Mientras tanto, en Argentina, la peronista -centroizquierdista- Cristina Fernández -actual vicepresidenta- cumplió dos mandatos consecutivos (2007-2011, 2011-2015), y, en Brasil, la izquierdista ex guerrillera Dilma Rousseff (2011-2016) llegó a la presidencia, años después de que el régimen militar que gobernó desde 1964 hasta 1985 al país sudamericano la contó entre los numerosos opositores presos.
Fue así como, durante los años 2010 a 2014, América Latina tuvo, simultáneamente, a cuatro mujeres en el cargo de presidenta -Bachelet, Fernández, Chinchilla, Rousseff-.

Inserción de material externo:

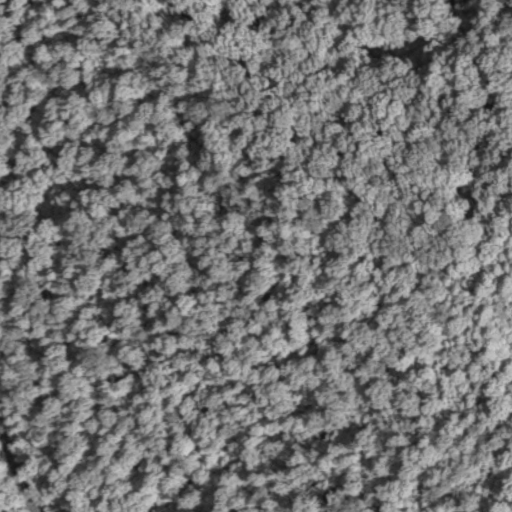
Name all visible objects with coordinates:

Más recientemente, en Bolivia, en el marco de una nueva violenta crisis política -la de 2019-, la entonces segunda vicepresidenta del Senado, Janine Áñez, se convirtió en la segunda presidenta -igualmente, interina- del políticamente inestable país.
Áñez (2019-2020) está, ahora, en prisión, acusada como responsable de los delitos de conspiración, sedición, y terrorismo, cometidos por el gobierno que encabezó tras el derrocamiento del presidente Evo Morales (2006-2011, 2011-2017, 2017-2019).
Castro ha asumido el compromiso de cumplir, en los inmediato, un altamente ambicioso plan para los primeros cien días de su administración (2022-2026).
Se trata de 30 propuestas a ser implementadas en ese lapso, entre las cuales figura, en materia de género, el compromiso, con las mujeres, de “defender nuestros derechos desde todos los campos de la sociedad, pero especialmente desde la Presidencia de la República”.
En este marco de acción, “trabajaremos para erradicar el patriarcado y los feminicidios”.
En materia de corrupción, en la propuesta 28, Castro señala que “instalaré la Comisión Internacional contra la Corrupción y la Impunidad (CICIH-2)”.
“Esta Comisión será creada por el Gobierno de Honduras con apoyo de la Organización de Naciones Unidas”, agrega.
Por otra parte, ante la crisis de seguridad, plantea, en el punto siguiente, que “crearé la Policía Comunitaria en todos los barrios y aldeas de nuestro país, como un brazo
coordinado por la Policía Nacional Preventiva”.